"Upon my word, Messieurs," cried Ledru Rollin, "your praises of M. Dantès and Madame, his beautiful wife, are perfectly enthusiastic—so much so, that, in your zeal, you utterly forgot another matter quite as momentous. I am so unfortunate as to know M. Dantès only as one of the great pillars of our noble cause, and a man who, for nearly six years, has proven himself an apostle of man's rights, and ready, if need be, to become a martyr! That's enough for me to know of him!"

"But who really are M. Dantès and his wife?" asked Flocon.

"Who really are any of us?" laughingly rejoined Louis Blanc.

"Who really is any one in Paris," continued Marrast, "the blood-royal always and alone excepted?"

"Of M. Dantès this only is known," said Louis Blanc, "that for five or six years past he has been a Deputy from Marseilles, Lyons and other southern cities, all of which have been eager to honor themselves by returning him as their representative, as one of the boldest and most eloquent Republicans in all France; as for Madame Dantès, we know her to have once been the Countess de Morcerf, but now the wife of our friend, and one of the noblest and most lovely matrons in Paris.
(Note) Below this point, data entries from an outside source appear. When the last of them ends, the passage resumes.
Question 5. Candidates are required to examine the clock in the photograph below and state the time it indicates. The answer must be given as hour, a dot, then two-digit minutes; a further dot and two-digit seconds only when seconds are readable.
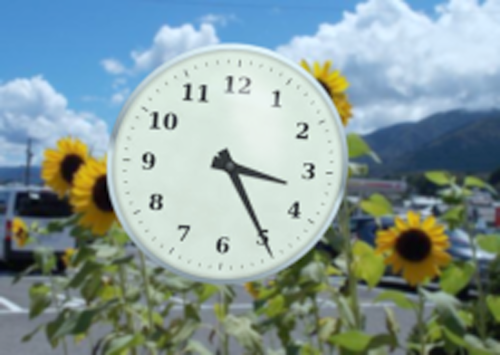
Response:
3.25
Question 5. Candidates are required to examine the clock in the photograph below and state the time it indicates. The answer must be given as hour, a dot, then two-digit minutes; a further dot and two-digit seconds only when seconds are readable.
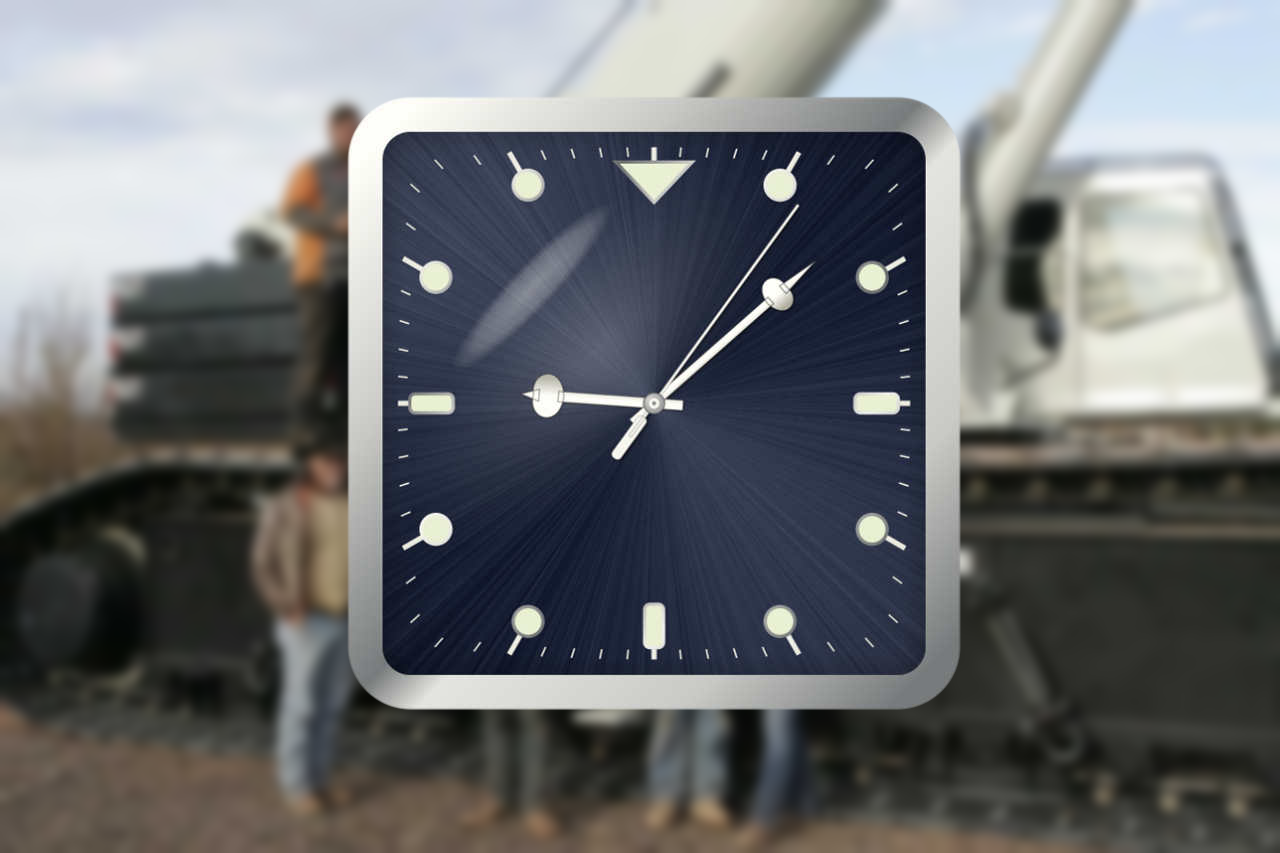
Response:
9.08.06
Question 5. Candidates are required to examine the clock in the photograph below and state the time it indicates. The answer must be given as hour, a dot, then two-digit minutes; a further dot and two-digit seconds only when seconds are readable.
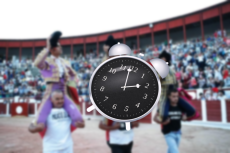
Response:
1.58
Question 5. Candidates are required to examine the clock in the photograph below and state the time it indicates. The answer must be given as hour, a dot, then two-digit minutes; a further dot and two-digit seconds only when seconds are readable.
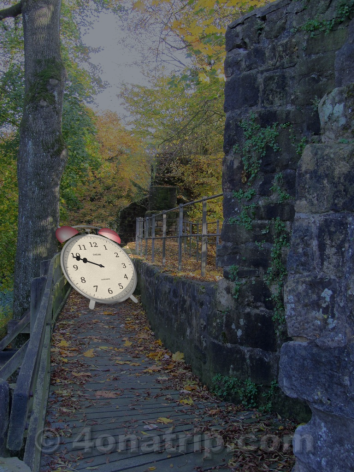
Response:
9.49
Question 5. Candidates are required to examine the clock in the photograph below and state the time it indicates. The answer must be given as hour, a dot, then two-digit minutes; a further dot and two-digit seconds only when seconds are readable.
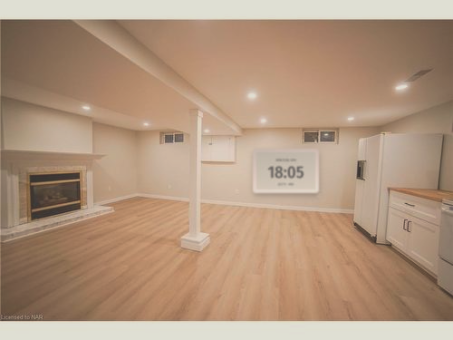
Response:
18.05
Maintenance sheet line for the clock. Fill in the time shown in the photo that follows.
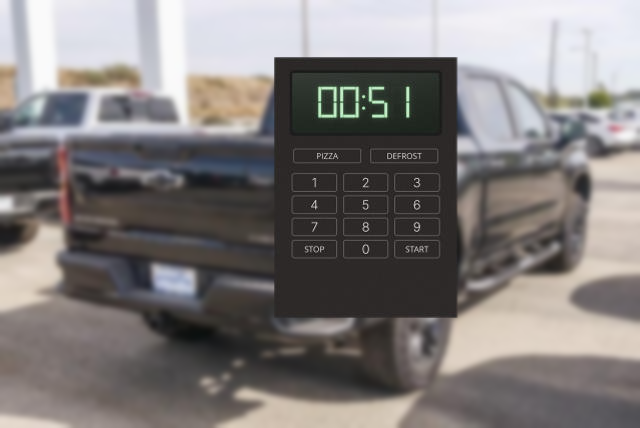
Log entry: 0:51
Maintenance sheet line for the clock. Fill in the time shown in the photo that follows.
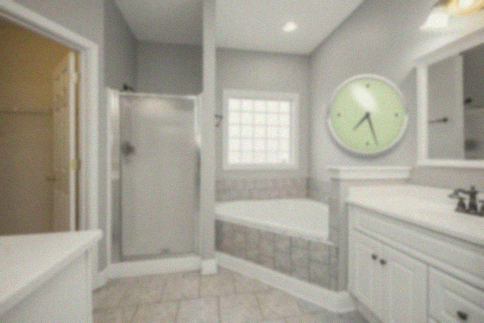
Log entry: 7:27
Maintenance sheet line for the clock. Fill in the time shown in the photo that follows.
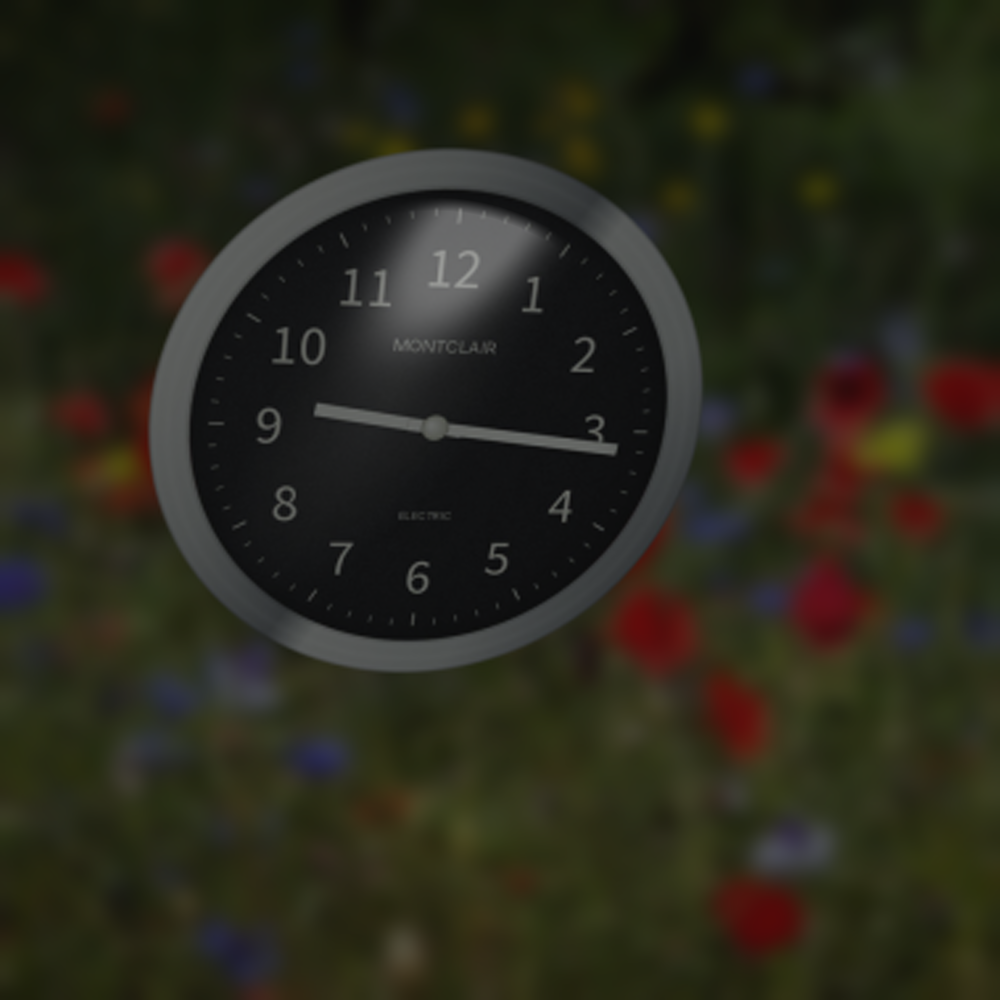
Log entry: 9:16
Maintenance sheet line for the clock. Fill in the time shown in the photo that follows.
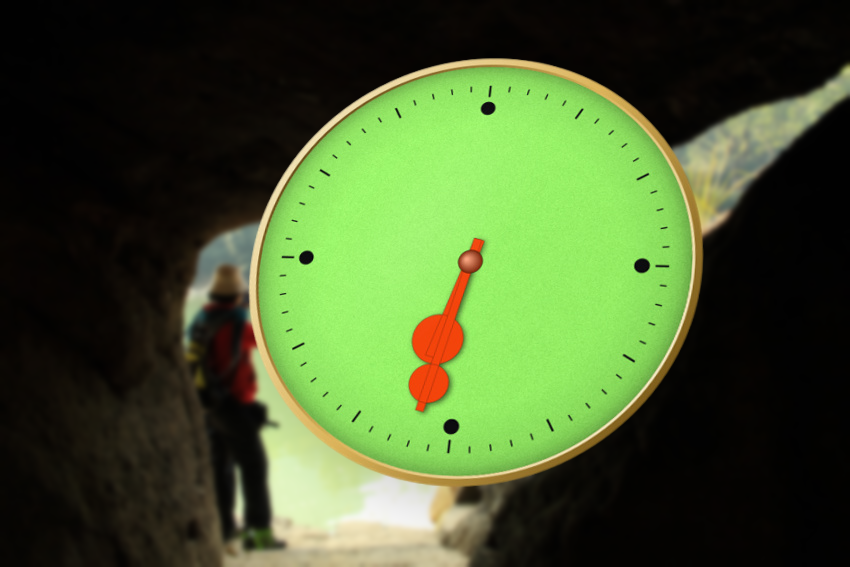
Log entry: 6:32
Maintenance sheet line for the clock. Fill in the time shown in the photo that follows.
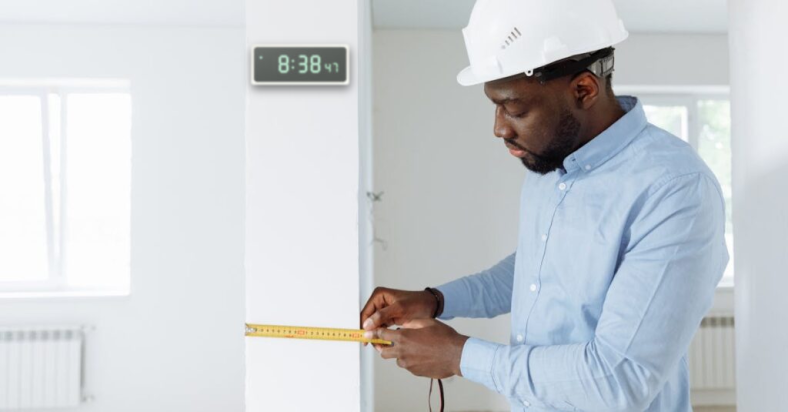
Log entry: 8:38
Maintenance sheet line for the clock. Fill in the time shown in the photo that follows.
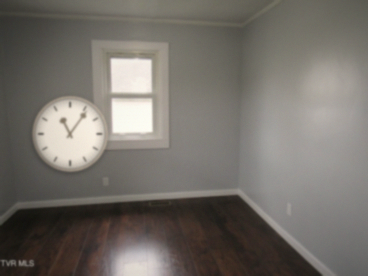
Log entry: 11:06
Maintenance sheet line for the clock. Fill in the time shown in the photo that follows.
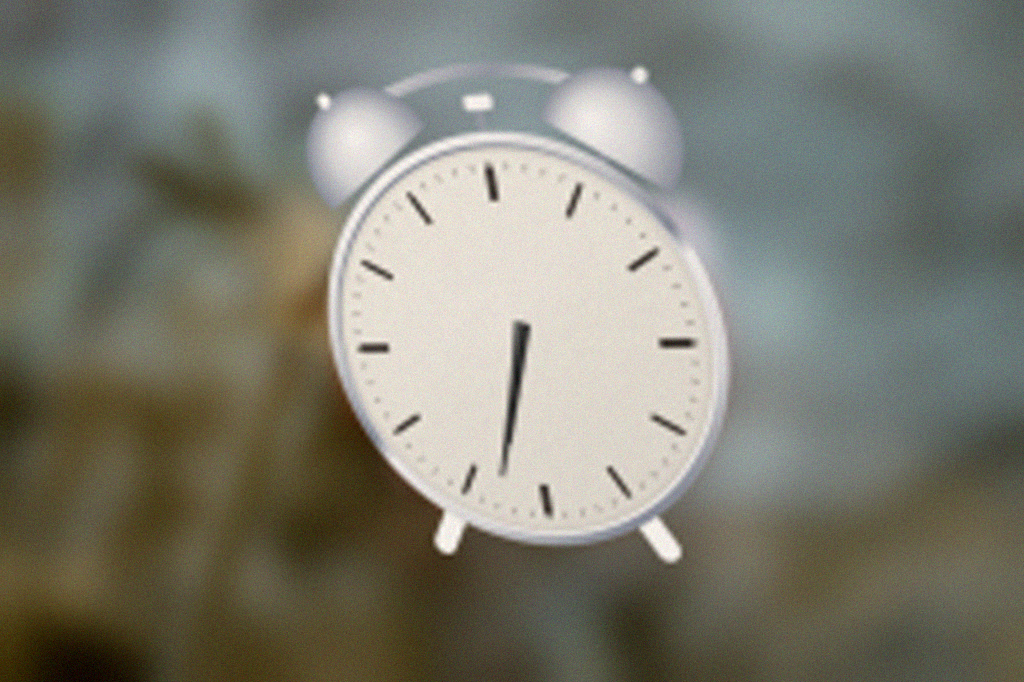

What need have we to know more? But our friend comes."

While this conversation was proceeding, Dantès and Mercédès had joined each other, and their hands were quietly clasped.

"Is all well, Edmond?" was the anxious inquiry of the fond wife, in low, soft, musical tones, as she fixed upon his pale face her dark eyes, beaming with the tenderest solicitude.

"All is well, love," replied the husband. "You will pardon my protracted absence, when I tell you it has been unavoidable—will you not, Mercédès?"

"Will I not? What a question! But I have been so anxious for your safety, knowing the perilous business in which you are engaged; and the night is so tempestuous."

"You forget that I have a constitution of iron, dear," replied Dantès; "you forget that I was a sailor once, and the storms were my playthings!"